E tudo isso sob a proteção do governo. “A era da internet ilimitada acabou”, afirmou João Rezende, presidente da Anatel. Pior ainda, disse que “Essa questão do ‘infinito’ educou mal o usuário” e também que quem fica jogando o tempo todo gasta muita internet. Uma declaração tão ridícula quanto dizer que a culpa dos ônibus lotados é dos usuários que usam muito ônibus, e que a solução proposta pelas empresas seria limitar o número de viagens que cada pessoa pode fazer.

Na sexta-feira (22) enquanto fechávamos esse texto, a Anatel decidiu suspender o bloqueio por conta do número de reclamações que recebeu. Entrento, até então a única preocupação da agência era de que os clientes fosse devidamente informados da mundaça (ela pretendia reunir as operadoras para estabelecer um plano de comunicação). Embora não se possa descartar, é difícil acreditar que uma ação efetiva seja tomada. Isso porque não se trata apenas de uma “liberdade de negociação” das empresas, mas de um gargalo estrutural.


Roberto Marinho de braços dados com o ditador João Figueiredo

Como chegamos a esse ponto
Os problemas de infraestrutura de comunicação no Brasil não vem de hoje. Durante a ditadura militar, o Estado assumia a responsabilidade de fazer esses investimentos.As maiores beneficiadas disso foram as grandes empresas de telecomunicação, com destaque para as Organizações Globo. O resultado desse acordo foi a criação de um sistema de mídia altamente monopolizado e capacho ideológico da Ditadura. Se o Brasil hoje tem um dos sistemas de comunicação mais concentrado do mundo, é porque recebemos isso de herança do regime militar.

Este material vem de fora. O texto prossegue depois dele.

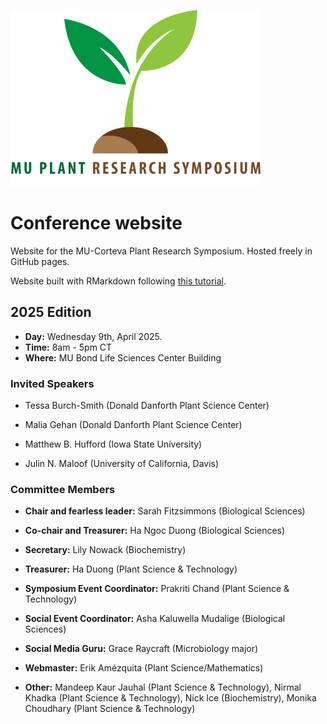 ![](./figs25/mups_logo_small.png)

# Conference website

Website for the MU-Corteva Plant Research Symposium. Hosted freely in GitHub pages.

Website built with RMarkdown following [this tutorial](https://www.andreashandel.com/posts/2021-01-11-simple-github-website/index.html).

## 2025 Edition

- **Day:** Wednesday 9th, April 2025.
- **Time:** 8am - 5pm CT
- **Where:** MU Bond Life Sciences Center Building

### Invited Speakers

* Tessa Burch-Smith (Donald Danforth Plant Science Center)

* Malia Gehan (Donald Danforth Plant Science Center)

* Matthew B. Hufford (Iowa State University)

* Julin N. Maloof (University of California, Davis)

### Committee Members

* **Chair and fearless leader:** Sarah Fitzsimmons (Biological Sciences)

* **Co-chair and Treasurer:** Ha Ngoc Duong (Biological Sciences)

* **Secretary:** Lily Nowack (Biochemistry)

* **Treasurer:** Ha Duong (Plant Science & Technology)

* **Symposium Event Coordinator:** Prakriti Chand (Plant Science & Technology)

* **Social Event Coordinator:** Asha Kaluwella Mudalige (Biological Sciences)

* **Social Media Guru:** Grace Raycraft (Microbiology major)

* **Webmaster:** Erik Am&eacute;zquita (Plant Science/Mathematics)
  
* **Other:** Mandeep Kaur Jauhal (Plant Science & Technology), Nirmal Khadka (Plant Science & Technology), Nick Ice (Biochemistry), Monika Choudhary (Plant Science & Technology)
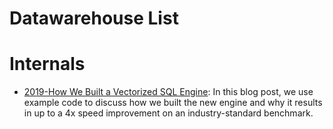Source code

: # Datawarehouse List

# Internals

- [2019-How We Built a Vectorized SQL Engine](https://www.cockroachlabs.com/blog/how-we-built-a-vectorized-sql-engine/#): In this blog post, we use example code to discuss how we built the new engine and why it results in up to a 4x speed improvement on an industry-standard benchmark.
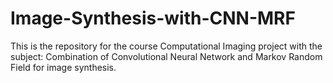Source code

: # Image-Synthesis-with-CNN-MRF
This is the repository for the course Computational Imaging project with the subject: Combination of Convolutional Neural Network and Markov Random Field for image synthesis.
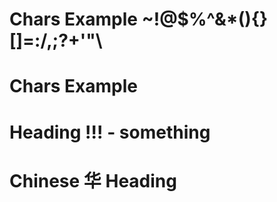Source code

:# Chars Example ~!@$%^&*(){}[]=:/,;?+'"\
# Chars Example
# Heading !!! - something
# Chinese 华 Heading
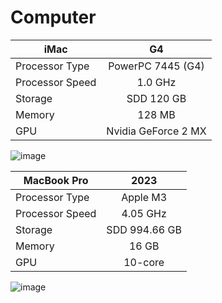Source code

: # Computer

| iMac          | G4            |                      
| ------------- |:-------------:|                       
| Processor Type      | PowerPC 7445 (G4) |           
| Processor Speed      | 1.0 GHz      |                
| Storage | SDD 120 GB|                                
| Memory | 128 MB      |                               
| GPU | Nvidia GeForce 2 MX      |   

![image](https://github.com/RiyadSaid/Computer/assets/156184703/70d1ea2c-9a39-450c-8dcd-987a81b8d227)


| MacBook Pro          | 2023            |
 | ------------- |:-------------:|
  | Processor Type      | Apple M3 |
  | Processor Speed      | 4.05 GHz      |
   | Storage | SDD 994.66 GB|
   | Memory | 16 GB|
   | GPU | 10-core      |

![image](https://github.com/RiyadSaid/Computer/assets/156184703/72b93788-29bb-4950-89e7-15124e5ede86)
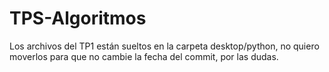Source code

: # TPS-Algoritmos
Los archivos del TP1 están sueltos en la carpeta desktop/python, no quiero moverlos para que no cambie la fecha del commit, por las dudas.

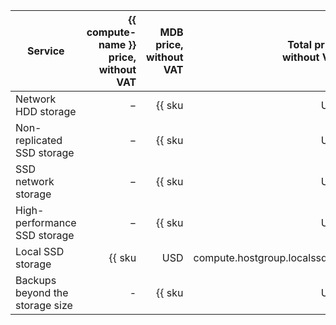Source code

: | Service | {{ compute-name }} price,<br>without VAT | MDB price,<br>without VAT | Total price,<br>without VAT |
|-----------------------------------------|---------------------------------------------------------:|-----------------------------------------------------------------------:|-----------------------------------------------------------------------:|
| Network HDD storage | − | {{ sku|USD|mdb.cluster.network-hdd.mysql|month|string }} | {{ sku|USD|mdb.cluster.network-hdd.mysql|month|string }} |
| Non-replicated SSD storage | − | {{ sku|USD|mdb.cluster.network-ssd-nonreplicated.mysql|month|string }} | {{ sku|USD|mdb.cluster.network-ssd-nonreplicated.mysql|month|string }} |
| SSD network storage | − | {{ sku|USD|mdb.cluster.network-nvme.mysql|month|string }} | {{ sku|USD|mdb.cluster.network-nvme.mysql|month|string }} |
| High-performance SSD storage | − | {{ sku|USD|mdb.cluster.network-ssd-io-m3.mysql|month|string }} | {{ sku|USD|mdb.cluster.network-ssd-io-m3.mysql|month|string }} |
| Local SSD storage | {{ sku|USD|compute.hostgroup.localssd.v1|month|string }} | {{ sku|USD|mdb.cluster.local-nvme.mysql.dedicated|month|string }} | {{ sku|USD|mdb.cluster.local-nvme.mysql|month|string }} |
| Backups beyond the storage size | - | {{ sku|USD|mdb.cluster.mysql.backup|month|string }} | {{ sku|USD|mdb.cluster.mysql.backup|month|string }} |

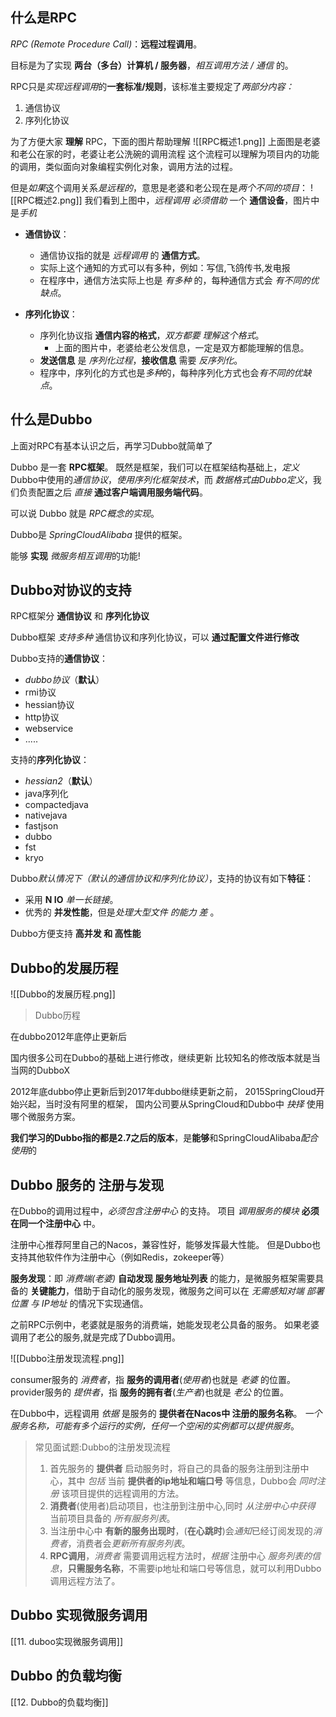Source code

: 
## 什么是RPC

*RPC (Remote Procedure Call)*：**远程过程调用**。

目标是为了实现 **两台（多台）计算机 / 服务器**，*相互调用方法 / 通信* 的。

RPC只是*实现远程调用*的**一套标准/规则**，该标准主要规定了*两部分内容：*
1. 通信协议
2. 序列化协议


为了方便大家 **理解** RPC，下面的图片帮助理解
![[RPC概述1.png]]
上面图是老婆和老公在家的时，老婆让老公洗碗的调用流程
这个流程可以理解为项目内的功能的调用，类似面向对象编程实例化对象，调用方法的过程。

但是*如果*这个调用关系*是远程的*，意思是老婆和老公现在是*两个不同的项目*：
![[RPC概述2.png]]
我们看到上图中，*远程调用 必须借助* 一个 **通信设备**，图片中是*手机*

- **通信协议**：
    - 通信协议指的就是 *远程调用* 的 **通信方式**。
    - 实际上这个通知的方式可以有多种，例如：写信,飞鸽传书,发电报  
    - 在程序中，通信方法实际上也是 *有多种* 的，每种通信方式会 *有不同的优缺点*。

- **序列化协议**：
    - 序列化协议指 **通信内容的格式**，*双方都要 理解这个格式*。
        - 上面的图片中，老婆给老公发信息，一定是双方都能理解的信息。
    - **发送信息** 是 *序列化过程*，**接收信息** 需要 *反序列化*。
    - 程序中，序列化的方式也是*多种*的，每种序列化方式也会*有不同的优缺点*。



## 什么是Dubbo

上面对RPC有基本认识之后，再学习Dubbo就简单了

Dubbo 是一套 **RPC框架**。
既然是框架，我们可以在框架结构基础上，*定义*Dubbo中使用的*通信协议*，*使用序列化框架技术*，而 *数据格式由Dubbo定义*，我们负责配置之后 *直接* **通过客户端调用服务端代码**。

可以说 Dubbo 就是 *RPC概念的实现*。

Dubbo是 *SpringCloudAlibaba* 提供的框架。

能够 **实现** *微服务相互调用*的功能!


## Dubbo对协议的支持

RPC框架分 **通信协议** 和 **序列化协议**  

Dubbo框架 *支持多种* 通信协议和序列化协议，可以 **通过配置文件进行修改**
  
Dubbo支持的**通信协议**：
* *dubbo协议*（**默认**）
* rmi协议  
* hessian协议  
* http协议  
* webservice  
* .....  
  
支持的**序列化协议**：
* *hessian2*（**默认**）
* java序列化  
* compactedjava  
* nativejava  
* fastjson  
* dubbo  
* fst  
* kryo  
  
Dubbo*默认情况下（默认的通信协议和序列化协议）*，支持的协议有如下**特征**：
* 采用 **N IO** *单一长链接*。
* 优秀的 **并发性能**，但是*处理大型文件 的能力 差*  。
  
Dubbo方便支持 **高并发 和 高性能**


## Dubbo的发展历程

![[Dubbo的发展历程.png]]

> Dubbo历程

在dubbo2012年底停止更新后  

国内很多公司在Dubbo的基础上进行修改，继续更新
比较知名的修改版本就是当当网的DubboX  

2012年底dubbo停止更新后到2017年dubbo继续更新之前，
2015SpringCloud开始兴起，当时没有阿里的框架，
国内公司要从SpringCloud和Dubbo中 *抉择* 使用哪个微服务方案。
  
**我们学习的Dubbo指的都是2.7之后的版本**，是**能够**和SpringCloudAlibaba*配合使用*的

## Dubbo 服务的 注册与发现

在Dubbo的调用过程中，*必须包含注册中心* 的支持。
项目 *调用服务的模块* **必须在同一个注册中心** 中。

注册中心推荐阿里自己的Nacos，兼容性好，能够发挥最大性能。
但是Dubbo也支持其他软件作为注册中心（例如Redis，zokeeper等）


**服务发现**：即 *消费端(老婆)* **自动发现 服务地址列表** 的能力，是微服务框架需要具备的 **关键能力**，借助于自动化的服务发现，微服务之间可以在 *无需感知对端 部署位置 与 IP地址* 的情况下实现通信。

之前RPC示例中，老婆就是服务的消费端，她能发现老公具备的服务。
如果老婆调用了老公的服务,就是完成了Dubbo调用。

![[Dubbo注册发现流程.png]]

consumer服务的 *消费者*，指 **服务的调用者**(*使用者*)也就是 *老婆* 的位置。
provider服务的 *提供者*，指 **服务的拥有者**(*生产者*)也就是 *老公* 的位置。

在Dubbo中，远程调用 *依据* 是服务的 **提供者在Nacos中 注册的服务名称**。
*一个服务名称，可能有多个运行的实例，任何一个空闲的实例都可以提供服务*。

> 常见面试题:Dubbo的注册发现流程
> 
> 1. 首先服务的 **提供者** 启动服务时，将自己的具备的服务注册到注册中心，其中 *包括* 当前 **提供者的ip地址和端口号** 等信息，Dubbo会 *同时注册* 该项目提供的远程调用的方法。
> 2. **消费者**(使用者)启动项目，也注册到注册中心,同时 *从注册中心中获得* 当前项目具备的 *所有服务列表*。
> 3. 当注册中心中 **有新的服务出现时**，(**在心跳时**)会*通知*已经订阅发现的*消费者*，消费者会*更新所有服务列表*。
> 4. **RPC调用**，*消费者* 需要调用远程方法时，*根据* 注册中心 *服务列表的信息*，**只需服务名称**，不需要ip地址和端口号等信息，就可以利用Dubbo调用远程方法了。


## Dubbo 实现微服务调用

[[11. duboo实现微服务调用]]


## Dubbo 的负载均衡

[[12. Dubbo的负载均衡]]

Nos anos 90, com a ascensão do neoliberalismo, houve no país uma série de privatizações. Entre elas a das telecomunicações, com destaque para a privatização da Telebrás, a maior já realizada no país. Em meio a esse processo, houve uma mudança de legislação. Diante do desmonte do Estado, as telecomunicações passaram a ser consideradas serviços não-essenciais. Isso significava que Estado deveria priorizar áreas como saúde e educação, deixando as outras para o setor privado. Passados quase 20 anos, o que vemos é que o que prevaleceu em todos esses anos foram os interesse das empresas. Evitou-se a todo momento investir em infraestrutura e hoje estamos diante de uma encruzilhada.

Lógica do lucro não é a lógica do desenvolvimento
Há quem defenda que o livre mercado é a melhor maneira de garantir um bom serviço. Mas isso ou é incompreensão ou é piada de mal gosto. A telefonia, por exemplo, foi privatizada. E se alguém acha que o sinal é bom, provavelmente não usa celular.  E isso não é porque as empresas sejam incompetentes. Isso acontece porque o que vale é o lucro, e não a prestação do serviço.

E é essa lógica do lucro que faz com que não se desenvolvam determinadas vacinas, ou remédios contra para doenças como o câncer. Que não se priorize meios de transporte movidos a  combustíveis alternativos, ou que se prefira investir em tecnologia militar do que na produção de alimento.  A lógica do lucro e do capital não é a lógica do desenvolvimento. E sob o capitalismo, não tem por que ser diferente com a internet.